It would then report this data back to servers, two of which were identified — one in the US and the other in Germany. The program could also be remotely updated and potentially used to install and run other programs. As far as we see, the only party that could confirm that would be the German government itself. In , a ruling by a German Constitutional Court restricted use to cases in which human lives or state property were in danger, and only after permission had been granted by a judge.
|Published (Last):||13 January 2011|
|PDF File Size:||9.3 Mb|
|ePub File Size:||20.19 Mb|
|Price:||Free* [*Free Regsitration Required]|
It would then report this data back to servers, two of which were identified — one in the US and the other in Germany. The program could also be remotely updated and potentially used to install and run other programs. As far as we see, the only party that could confirm that would be the German government itself.
In , a ruling by a German Constitutional Court restricted use to cases in which human lives or state property were in danger, and only after permission had been granted by a judge.
The trojan itself was poorly written and potentially allowed for others to take control of the software once installed. The concern here is that someone could take over the malware and capture information themselves or plant false evidence.
The use of backdoor trojan software by law enforcement agencies came to the fore in when the NSA or FBI were rumoured to have produced software known as Magic Lantern. That project allowed for full online surveillance of a particular internet address. It was used in conjunction with a Magic Lantern backdoor trojan specifically targeted at capturing encryption passwords.
This, in turn, would allow the FBI to unencrypt captured communication. At the time, anti-virus software companies were faced with the dilemma of whether to remove known government backdoor trojans. In , various anti-virus software vendors made declarations about whether their software would remove a suspected FBI backdoor trojan. Companies such as F-Secure stated categorically they would never knowingly leave detected malware on a computer.
Representatives of security software company Sophos agreed but Eric Chien, chief researcher at Symantec at the time stated the company would not detect Government malware. The assumption was that the software would have enough protective mechanisms in place to prevent the wrong people gaining control of it. As has been demonstrated by the case of the R2D2 trojan, this is quite clearly not the case.
The software has very few protective mechanisms and was open to hijacking, as the CCC demonstrated. As more human activity migrates to the internet, including criminal and terrorist activities, governments and law enforcement agencies in particular will be turning to every available technique to intercept and collect information.

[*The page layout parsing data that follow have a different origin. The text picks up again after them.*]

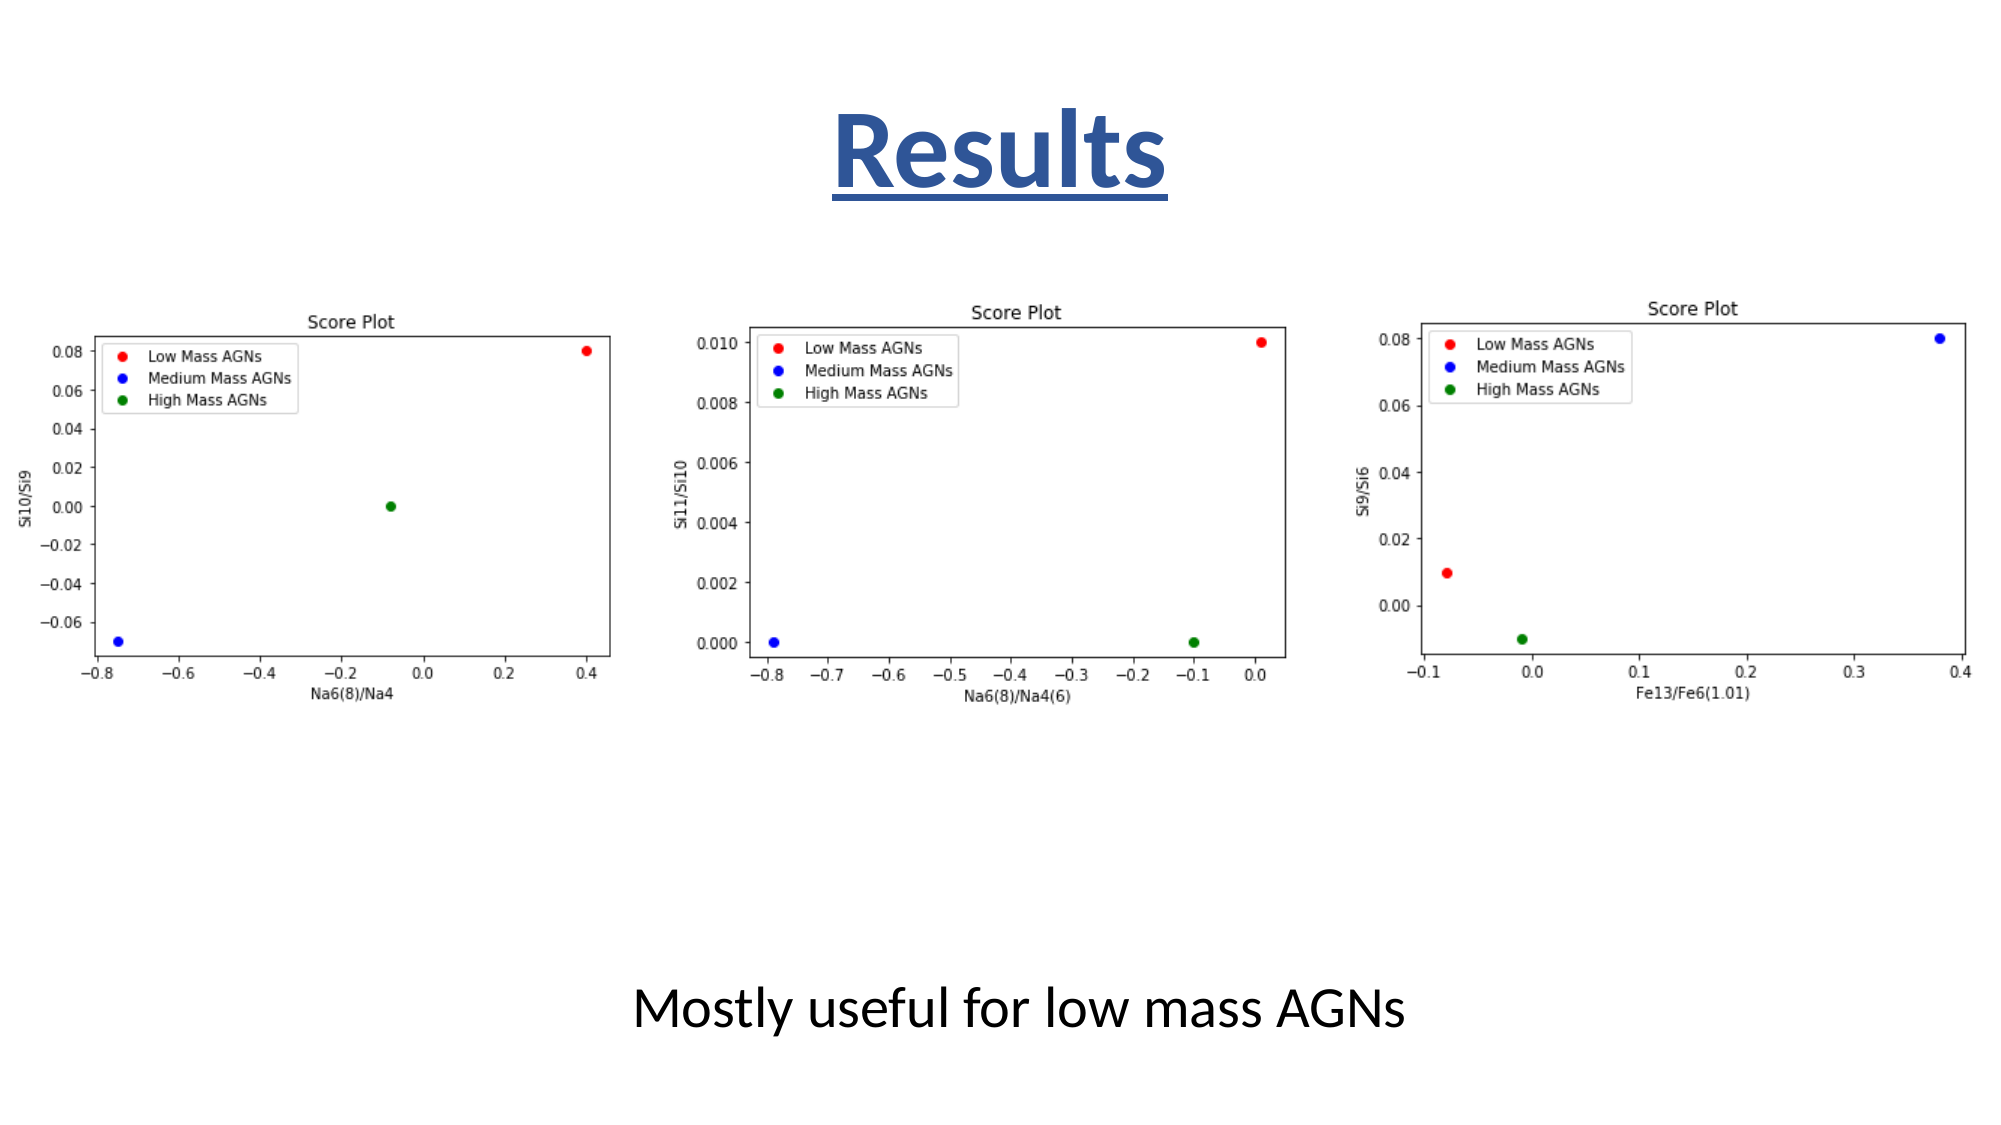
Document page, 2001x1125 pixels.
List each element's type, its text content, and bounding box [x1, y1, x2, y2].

picture [1346, 290, 1983, 711]
picture [9, 304, 624, 711]
picture [664, 294, 1300, 714]
text_box Mostly useful for low mass AGNs [617, 961, 1570, 1047]
text_box Results [334, 67, 1666, 217]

Surveillance trojans have also been used by the Swiss , and the Austrian Police. The CCC has made a number of allegations about the origins and potential ramifications of the R2D2 trojan. Why this is indicative of a German Government hacker rather than an independent German hacker who likes beer is open to debate. Although, as has been seen in the US, laws that cover protection against terrorism, such as the Patriot Act are more commonly being used for a range of other purposes, including drug trafficking which made up First, anti-spyware software from any company that would even contemplate not detecting malware, irrespective of its origins, would have to be treated with caution.
Companies that have declared their approach to detecting all malware should be favoured. Second, it brings into question the use of government sponsored anti-virus initiatives unless they give free choice of vendors to the public.
Why would you trust a government sponsored anti-virus software package if they are also producing malware for general use? This article first appeared on The Conversation. But the capabilities of the R2D2 trojan allowed for much more than this. Government use of malware The use of backdoor trojan software by law enforcement agencies came to the fore in when the NSA or FBI were rumoured to have produced software known as Magic Lantern.
An open barrel The CCC has made a number of allegations about the origins and potential ramifications of the R2D2 trojan. Got a news tip for our journalists? Share it with us anonymously here.
NAB tells staff to up their digital and data game. CBA uncovers abusive messages in digital transaction descriptions. You must be a registered member of iTnews to post a comment. Log In Register. Why is DevSecOps important to your business? Most popular tech stories. Aussie Broadband signs users to cheaper gigabit NBN plans. Toll Group attackers accessed personal and payroll data of staff. Microsoft expands Teams video calls to 49 visible participants. DXC targets 4, jobs as it moves to more quickly respond to customer needs.
DXC axes local jobs. Aussie Broadband gigabit NBN smashes sales records. How long will a UPS keep your computers on if the lights go out? Ten ways to speed up your laptop. How do I make sure my email is properly synced between all my computers?
How to recover deleted emails in Gmail. What is an 'intelligent' edge gateway? Log In Don't have an account? Register now!
Bundestrojaner sparks war of words
Chaos Computer Club
The CCC describes itself as "a galactic community of life forms, independent of age, sex, race or societal orientation, which strives across borders for freedom of information…". In general, the CCC advocates more transparency in government, freedom of information , and the human right to communication. Supporting the principles of the hacker ethic , the club also fights for free universal access to computers and technological infrastructure as well as the use of open-source software. Members of the CCC have demonstrated and publicized a number of important information security problems.